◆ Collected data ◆
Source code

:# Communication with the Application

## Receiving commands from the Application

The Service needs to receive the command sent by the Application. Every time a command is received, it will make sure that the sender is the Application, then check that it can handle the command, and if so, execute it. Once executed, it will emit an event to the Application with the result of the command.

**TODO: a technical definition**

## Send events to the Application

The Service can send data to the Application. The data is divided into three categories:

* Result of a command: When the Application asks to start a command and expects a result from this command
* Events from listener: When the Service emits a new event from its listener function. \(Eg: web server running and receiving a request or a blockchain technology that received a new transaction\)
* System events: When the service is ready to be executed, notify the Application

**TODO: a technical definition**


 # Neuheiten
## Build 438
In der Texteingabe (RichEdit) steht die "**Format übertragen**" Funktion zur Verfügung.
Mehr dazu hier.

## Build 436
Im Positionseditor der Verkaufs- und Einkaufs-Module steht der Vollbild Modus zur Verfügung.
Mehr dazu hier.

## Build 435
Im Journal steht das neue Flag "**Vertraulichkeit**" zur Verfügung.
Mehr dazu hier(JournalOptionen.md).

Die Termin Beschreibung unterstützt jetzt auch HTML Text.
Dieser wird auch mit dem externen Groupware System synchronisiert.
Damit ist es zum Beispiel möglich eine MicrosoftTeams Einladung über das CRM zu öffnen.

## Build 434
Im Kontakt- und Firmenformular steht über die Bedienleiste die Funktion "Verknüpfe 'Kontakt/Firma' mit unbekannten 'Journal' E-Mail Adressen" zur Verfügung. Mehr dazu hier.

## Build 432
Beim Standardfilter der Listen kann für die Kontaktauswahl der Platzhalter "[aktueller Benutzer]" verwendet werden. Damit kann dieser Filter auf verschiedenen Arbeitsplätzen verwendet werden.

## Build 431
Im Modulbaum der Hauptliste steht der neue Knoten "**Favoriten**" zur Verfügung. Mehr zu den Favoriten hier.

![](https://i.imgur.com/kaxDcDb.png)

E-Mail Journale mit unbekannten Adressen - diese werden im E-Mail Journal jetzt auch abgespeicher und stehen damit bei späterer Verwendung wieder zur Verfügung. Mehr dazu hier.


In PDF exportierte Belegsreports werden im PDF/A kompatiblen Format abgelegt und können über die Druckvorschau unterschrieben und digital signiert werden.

◆ Task objective ◆
Your answer should be the records themselves, returned word for word.

◆ Response to this task ◆
Source code

:# Communication with the Application

## Receiving commands from the Application

The Service needs to receive the command sent by the Application. Every time a command is received, it will make sure that the sender is the Application, then check that it can handle the command, and if so, execute it. Once executed, it will emit an event to the Application with the result of the command.

**TODO: a technical definition**

## Send events to the Application

The Service can send data to the Application. The data is divided into three categories:

* Result of a command: When the Application asks to start a command and expects a result from this command
* Events from listener: When the Service emits a new event from its listener function. \(Eg: web server running and receiving a request or a blockchain technology that received a new transaction\)
* System events: When the service is ready to be executed, notify the Application

**TODO: a technical definition**


 # Neuheiten
## Build 438
In der Texteingabe (RichEdit) steht die "**Format übertragen**" Funktion zur Verfügung.
Mehr dazu hier.

## Build 436
Im Positionseditor der Verkaufs- und Einkaufs-Module steht der Vollbild Modus zur Verfügung.
Mehr dazu hier.

## Build 435
Im Journal steht das neue Flag "**Vertraulichkeit**" zur Verfügung.
Mehr dazu hier(JournalOptionen.md).

Die Termin Beschreibung unterstützt jetzt auch HTML Text.
Dieser wird auch mit dem externen Groupware System synchronisiert.
Damit ist es zum Beispiel möglich eine MicrosoftTeams Einladung über das CRM zu öffnen.

## Build 434
Im Kontakt- und Firmenformular steht über die Bedienleiste die Funktion "Verknüpfe 'Kontakt/Firma' mit unbekannten 'Journal' E-Mail Adressen" zur Verfügung. Mehr dazu hier.

## Build 432
Beim Standardfilter der Listen kann für die Kontaktauswahl der Platzhalter "[aktueller Benutzer]" verwendet werden. Damit kann dieser Filter auf verschiedenen Arbeitsplätzen verwendet werden.

## Build 431
Im Modulbaum der Hauptliste steht der neue Knoten "**Favoriten**" zur Verfügung. Mehr zu den Favoriten hier.

![](https://i.imgur.com/kaxDcDb.png)

E-Mail Journale mit unbekannten Adressen - diese werden im E-Mail Journal jetzt auch abgespeicher und stehen damit bei späterer Verwendung wieder zur Verfügung. Mehr dazu hier.


In PDF exportierte Belegsreports werden im PDF/A kompatiblen Format abgelegt und können über die Druckvorschau unterschrieben und digital signiert werden.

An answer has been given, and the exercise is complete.